Mozart
"Ich glaube, man kommt ihm mit zunehmendem Alter naeher"
年齢とともに、よりモーツァルトに親しむようになると思います
モーツァルトを演奏できるのには、何が必要だろうか?
彼はどんなに革命的だったのか?
そしてヒストリカルな演奏をすることがどれだけ重要か?
イタリアのピアニスト、マウリツィオ・ポリーニに尋ねる。
《ポリーニさん、モーツァルト・イヤーにあなたはモーツァルトを演奏なさいます。他のピアニストなら特に変ったことではありませんが、あなたの場合は全く別です。なにしろあなたのプログラムにモーツァルトが現れることはめったに無いのですから。それは何故ですか?》
口で言うのは難しいですね。あるいはあなたはウィルヘルム・ケンプの言葉を思い起こすかもしれません。 《その理由から、モーツァルトには一種の控え目な対し方をされているのですか?》
いや、それはナンセンスです。私は、例えば、スカルラッティをまだ弾いたことがないのです、本当に素晴らしい作曲家であるのに。また、とても興味を惹かれているムツィオ・クレメンティも、弾いていません。 《若い頃は、今よりもっとモーツァルトの音楽に親しんでいらっしゃいましたか?》
私は思うのです、人は年齢を重ねるほど、ますますモーツァルトに親しむようになると。多分それは、十分成長した音楽家であってはじめて、モーツァルトの音楽の緻密さを正しく認めることが出来るからでしょう。私はいつだってモーツァルトが好きでしたが、おそらく今、その愛は更に大きくなっています。 《好んで用いられるステロタイプの観念ではありますが、モーツァルトを上手く演奏するには、一種の子供らしい無頓着さが必要だ、といわれますね。》
フレッシュさは必要です、その通りです。しかし、音楽から表れてくるのは、もちろん直接的な単純さではなく、第二の水準の単純さなのです。 《あなたはウィーンで“Mozart Perspektiven”という名のフェスティヴァルを行なわれますが、そこでは彼の作品が現代作品と結び合わされています。シェーンベルク、ウェーベルン、シュトックハウゼン、ノーノと。あなたにとって、これらの作曲家とモーツァルトの間には、明らかな関係があるのですか?》
そもそも音楽のイデーであるもの、その中心にモーツァルトの芸術が存在するのです。 《ピエール・ブーレーズをモーツァルトと結びつけるものは何ですか?》
彼らはプログラムの前後関係では相並んでいます。
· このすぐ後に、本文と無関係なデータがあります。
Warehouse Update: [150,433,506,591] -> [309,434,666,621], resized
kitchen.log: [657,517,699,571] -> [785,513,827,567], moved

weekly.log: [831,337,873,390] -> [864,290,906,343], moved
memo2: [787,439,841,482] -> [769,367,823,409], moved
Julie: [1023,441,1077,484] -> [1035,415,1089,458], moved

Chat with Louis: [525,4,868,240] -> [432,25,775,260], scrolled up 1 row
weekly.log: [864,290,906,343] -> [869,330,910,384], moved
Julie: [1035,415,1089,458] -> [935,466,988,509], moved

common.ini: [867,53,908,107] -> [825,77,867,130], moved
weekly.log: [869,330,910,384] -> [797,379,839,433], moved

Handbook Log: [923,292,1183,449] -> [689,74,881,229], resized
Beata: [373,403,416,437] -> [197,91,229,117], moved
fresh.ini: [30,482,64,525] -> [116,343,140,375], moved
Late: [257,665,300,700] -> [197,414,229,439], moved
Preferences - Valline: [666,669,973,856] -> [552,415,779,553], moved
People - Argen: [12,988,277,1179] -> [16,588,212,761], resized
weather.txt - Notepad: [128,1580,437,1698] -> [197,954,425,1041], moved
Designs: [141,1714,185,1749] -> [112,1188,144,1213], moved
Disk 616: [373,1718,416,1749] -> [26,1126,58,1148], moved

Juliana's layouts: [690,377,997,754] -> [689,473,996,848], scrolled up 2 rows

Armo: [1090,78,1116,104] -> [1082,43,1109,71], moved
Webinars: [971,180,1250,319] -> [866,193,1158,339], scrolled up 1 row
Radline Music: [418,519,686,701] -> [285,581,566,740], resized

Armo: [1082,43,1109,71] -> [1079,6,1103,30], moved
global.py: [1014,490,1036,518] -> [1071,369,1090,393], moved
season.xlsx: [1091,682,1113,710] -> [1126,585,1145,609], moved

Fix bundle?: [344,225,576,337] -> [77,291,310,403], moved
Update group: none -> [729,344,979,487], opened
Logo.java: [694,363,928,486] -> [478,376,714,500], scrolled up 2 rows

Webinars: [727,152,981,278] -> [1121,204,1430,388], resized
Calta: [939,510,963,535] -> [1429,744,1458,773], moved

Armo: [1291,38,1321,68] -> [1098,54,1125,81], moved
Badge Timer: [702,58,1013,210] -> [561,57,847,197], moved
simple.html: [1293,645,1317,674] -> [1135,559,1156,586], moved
でも、直接的に関連があるということではありません。 《モーツァルトもまた革命的でしたか?》
モーツァルトの音楽から何かを理解する人は誰でも、彼の中に進歩的な芸術家を認めるでしょう。弦楽四重奏曲「不協和音」の第1楽章をご覧なさい、彼がここで敢えて行なったことは、本当に過激です。 《あなたは数少ないモーツァルトの録音で、指揮者カール・ベームと共に演奏しました。それはもうずっと前のことになりますが、演奏スタイルは、何よりもヒストリカルな演奏の実行が広まることで、大きく変化しました。この発展を歓迎なさいますか?》
私はカール・ベームをとても尊敬しています。彼は深遠な感情のある音楽家でした。それは比類ないものです。